The CPAP machine is a common treatment for sleep apnea. After using the machine for a period of time, most people see a significant drop in their AHI (apnea-hypopnea index) value. This means that the treatment is effective. If your AHI does not drop significantly or starts to increase, then you should pay attention and talk to your doctor.


Why is my AHI not going down with CPAP?

Inappropriate pressure and air leakage from the cpap mask will affect the therapeutic effect of the cpap machine, resulting in abnormal AHI. At this time, it is recommended that the user adjust the treatment pressure according to the advice of professional service personnel, and wear the cpap mask correctly.
If you confirm that all settings are correct, but the AHI is still out of the normal range, it is necessary to further confirm whether it is central sleep apnea. If so, the treatment strategy needs to be changed.


What affects AHI?

Because everyone's disease and sleep habits are different. After analyzing the use data of a large number of patients, we have summarized the following reasons that affect the AHI :

  1. Degree of nasal patency
    If you are a patient with rhinitis or have other nasal function problems, airflow through the nasal cavity is obstructed. And some patients are used to mouth breathing, and once the mouth is opened during the treatment, the treatment effect will be greatly reduced or even no effect.

  2. Mask leak
    If the air is escaping from your mask, it means you're not receiving the full amount of air pressure needed to keep your airway open.

    a. sleeping position
    The best way to sleep is on your back. This position allows your head, neck, and spine to rest in a neutral position. Side-sleeping may cause the consequence of pressing the tube, which could lead to air leaks and reduced effectiveness of treatment.

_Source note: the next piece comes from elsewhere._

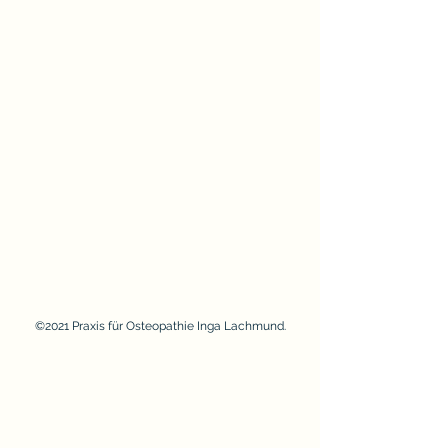
©2021 Praxis für Osteopathie Inga Lachmund.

    b. Trouble getting used to wearing the CPAP mask
    Wearing a mask can be uncomfortable at first, which might cause some people to take it off during the night without realizing it. If you're not comfortable with the type of mask you're using, try to use a different one.

    c. Mask aging
    With regular use, both the mask and headgear will stretch and wear out. This escape of air leads to less effective pressure levels at night. If you don't want your CPAP mask to leak, you need to change it and the headgear regularly.

  3. Alcohol Before Bed
    There are many potential consequences of drinking alcohol before bed, including a jump in your AHI. Alcohol can relax the muscles in your upper airway, making them more likely to collapse. If you want to improve your sleep quality, consider cutting back on alcohol consumption.

  4. Parameter Settings
    It is important to track the new cpap machine continuously for a few days after using it, in order to make necessary adjustments. The pressure levels should not be too high or low, as this can impact AHI data. It may take some time to get the perfect settings, but it is worth it in the long run.

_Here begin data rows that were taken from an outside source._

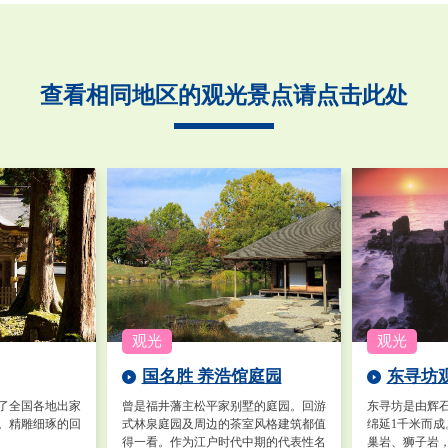
查看相同地区的观光景点请点击此处
国名胜 养浩馆庭园
东寻坊
了全国各地出家
曾是福井藩主松平家别墅的庭园。回游
东寻坊是由辉
。精雕细琢的回
式林泉庭园及周边的茶室风格建筑都值
绵延1千米而
得一看。作为江户时代中期的代表性名
巢岩、狮子岩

  5. Central or Complex Sleep Apnea
    Although CPAP machines are designed to treat obstructive apneas, they may not always be effective in treating central sleep apneas. Central sleep apneas are caused by a dysfunction in the central nervous system, not a physical obstruction. Most newer CPAP machines will report if you’re experiencing central apneas or you can’t identify what is causing your rising AHI, contact your doctor as soon as possible.